After enabling debugging, I’ve noticed that I can see it issuing the requests to Elasticsearch, however it seems to stop after some period of time. It looks like it aligns when I receive a message that issues an API request, which if it comes back invalid (or not ready) it’ll store that message in state and wait for the next time it sees a message from that tenant to evict the previous messages (if the the response was good). Something like this:
Copy code
// Get the current configuration (for this tenant)
var someConfigurationInfo = configuration.value()
val queuedMessages = messagesAwaitingConfiguration.get()

// If we don't have configuration, get it
if (someConfigurationInfo == nulL){
    // Get the configuration from an endpoint
    someConfigurationInfo = lookupConfigurationFromEndpoint(...)

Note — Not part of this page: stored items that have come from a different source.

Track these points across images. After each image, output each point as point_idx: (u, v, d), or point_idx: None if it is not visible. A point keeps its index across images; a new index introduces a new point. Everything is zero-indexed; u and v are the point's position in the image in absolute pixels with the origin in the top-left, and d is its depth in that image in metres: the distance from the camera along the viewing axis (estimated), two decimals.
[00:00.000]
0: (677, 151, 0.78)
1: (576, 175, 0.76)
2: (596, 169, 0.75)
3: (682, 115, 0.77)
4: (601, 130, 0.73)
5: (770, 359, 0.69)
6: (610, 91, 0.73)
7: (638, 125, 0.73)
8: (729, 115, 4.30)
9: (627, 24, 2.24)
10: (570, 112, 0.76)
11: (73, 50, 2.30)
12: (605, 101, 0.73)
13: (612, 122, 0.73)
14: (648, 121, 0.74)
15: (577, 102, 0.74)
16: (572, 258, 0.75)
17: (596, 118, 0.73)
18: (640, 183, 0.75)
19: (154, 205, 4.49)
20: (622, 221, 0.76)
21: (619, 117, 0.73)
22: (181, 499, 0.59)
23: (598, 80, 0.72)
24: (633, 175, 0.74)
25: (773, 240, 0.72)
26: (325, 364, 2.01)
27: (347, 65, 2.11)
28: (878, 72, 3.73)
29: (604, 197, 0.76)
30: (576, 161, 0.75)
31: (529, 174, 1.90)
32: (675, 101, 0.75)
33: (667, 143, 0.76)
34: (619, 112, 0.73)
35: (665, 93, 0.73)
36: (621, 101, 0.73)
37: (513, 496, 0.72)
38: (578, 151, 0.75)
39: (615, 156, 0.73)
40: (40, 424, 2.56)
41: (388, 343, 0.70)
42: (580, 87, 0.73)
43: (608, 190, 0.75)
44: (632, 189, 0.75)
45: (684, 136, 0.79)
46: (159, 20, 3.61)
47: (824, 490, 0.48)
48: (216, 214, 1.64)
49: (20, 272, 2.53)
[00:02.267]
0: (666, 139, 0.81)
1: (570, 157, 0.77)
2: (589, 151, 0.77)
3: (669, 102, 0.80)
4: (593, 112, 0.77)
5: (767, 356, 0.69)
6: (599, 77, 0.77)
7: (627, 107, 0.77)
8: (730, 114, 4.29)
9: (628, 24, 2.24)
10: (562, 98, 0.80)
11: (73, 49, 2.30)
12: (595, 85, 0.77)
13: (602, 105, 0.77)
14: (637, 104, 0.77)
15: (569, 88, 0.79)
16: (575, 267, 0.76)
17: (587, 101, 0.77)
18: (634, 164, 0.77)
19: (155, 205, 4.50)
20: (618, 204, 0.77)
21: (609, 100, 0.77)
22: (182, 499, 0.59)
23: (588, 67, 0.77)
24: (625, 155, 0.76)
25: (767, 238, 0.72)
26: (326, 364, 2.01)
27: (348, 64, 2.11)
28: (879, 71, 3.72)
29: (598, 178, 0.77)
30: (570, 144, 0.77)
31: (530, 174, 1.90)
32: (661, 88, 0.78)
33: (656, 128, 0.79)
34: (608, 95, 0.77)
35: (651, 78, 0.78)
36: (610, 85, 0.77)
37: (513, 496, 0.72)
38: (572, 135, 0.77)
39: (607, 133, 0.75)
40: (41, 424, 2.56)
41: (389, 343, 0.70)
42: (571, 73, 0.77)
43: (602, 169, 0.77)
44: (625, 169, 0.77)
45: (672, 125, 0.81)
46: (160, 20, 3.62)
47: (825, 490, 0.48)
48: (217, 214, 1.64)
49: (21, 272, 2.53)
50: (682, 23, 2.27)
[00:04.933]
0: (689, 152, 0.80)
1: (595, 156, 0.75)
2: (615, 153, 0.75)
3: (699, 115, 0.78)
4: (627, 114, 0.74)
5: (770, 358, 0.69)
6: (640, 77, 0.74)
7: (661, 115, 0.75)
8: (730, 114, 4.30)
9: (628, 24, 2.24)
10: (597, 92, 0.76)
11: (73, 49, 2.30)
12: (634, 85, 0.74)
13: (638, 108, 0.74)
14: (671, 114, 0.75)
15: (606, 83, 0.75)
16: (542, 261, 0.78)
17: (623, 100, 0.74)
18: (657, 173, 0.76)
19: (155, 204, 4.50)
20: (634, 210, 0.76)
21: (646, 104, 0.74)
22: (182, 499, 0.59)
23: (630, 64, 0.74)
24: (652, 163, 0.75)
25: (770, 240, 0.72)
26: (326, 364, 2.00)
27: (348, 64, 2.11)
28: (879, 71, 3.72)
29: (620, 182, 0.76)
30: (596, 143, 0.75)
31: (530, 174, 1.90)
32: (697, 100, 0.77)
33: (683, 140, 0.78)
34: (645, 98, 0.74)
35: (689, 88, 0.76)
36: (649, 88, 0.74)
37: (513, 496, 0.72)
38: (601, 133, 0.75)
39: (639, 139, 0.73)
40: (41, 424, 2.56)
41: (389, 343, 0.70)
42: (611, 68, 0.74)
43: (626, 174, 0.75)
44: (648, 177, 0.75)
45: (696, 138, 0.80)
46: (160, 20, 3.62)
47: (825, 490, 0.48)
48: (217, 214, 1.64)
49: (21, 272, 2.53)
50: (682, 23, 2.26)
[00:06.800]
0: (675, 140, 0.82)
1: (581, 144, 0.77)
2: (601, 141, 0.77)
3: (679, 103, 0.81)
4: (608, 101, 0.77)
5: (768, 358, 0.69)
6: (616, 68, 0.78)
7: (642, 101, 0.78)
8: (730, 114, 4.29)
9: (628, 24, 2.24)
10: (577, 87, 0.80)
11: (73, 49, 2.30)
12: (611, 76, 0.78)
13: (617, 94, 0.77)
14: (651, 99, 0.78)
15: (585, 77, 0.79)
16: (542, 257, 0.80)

    // If it's bad, queue the message and just wait until it's good
    if (someConfigurationInfo == null){
        messagesAwaitingConfiguration.add(message)
    }
    else {
        // Configuration was good, store it (so we don't have to request it every time for this tenant)
        configuration.update(someConfigurationInfo)

        // Evict any previous messages from state
        evictQueuedMessages(someConfigurationInfo, context.currentKey, out)

        // Output the current message
        out.collection(currentMessage)
    }
}
else {
    out.collection(currentMessage)
}
I’m assuming that adding a message to state is enough such that the job will continue processing messages (and commiting the offset for this one)?
Following up on this - the issue/troublesome sink was in fact Postgres, which had run out of disk space and eventually the job couldn’t connect to it (per the TM logs). So phrasing my question a bit differently: when a checkpoint or sink is failing, is it possible to know which of those was lagging and causing the checkpoint to fail? Looking at the graph for the job, all three of the sinks seem to be merged/grouped under the same single operator, so it’s not quite clear which of them is to blame when something goes wrong.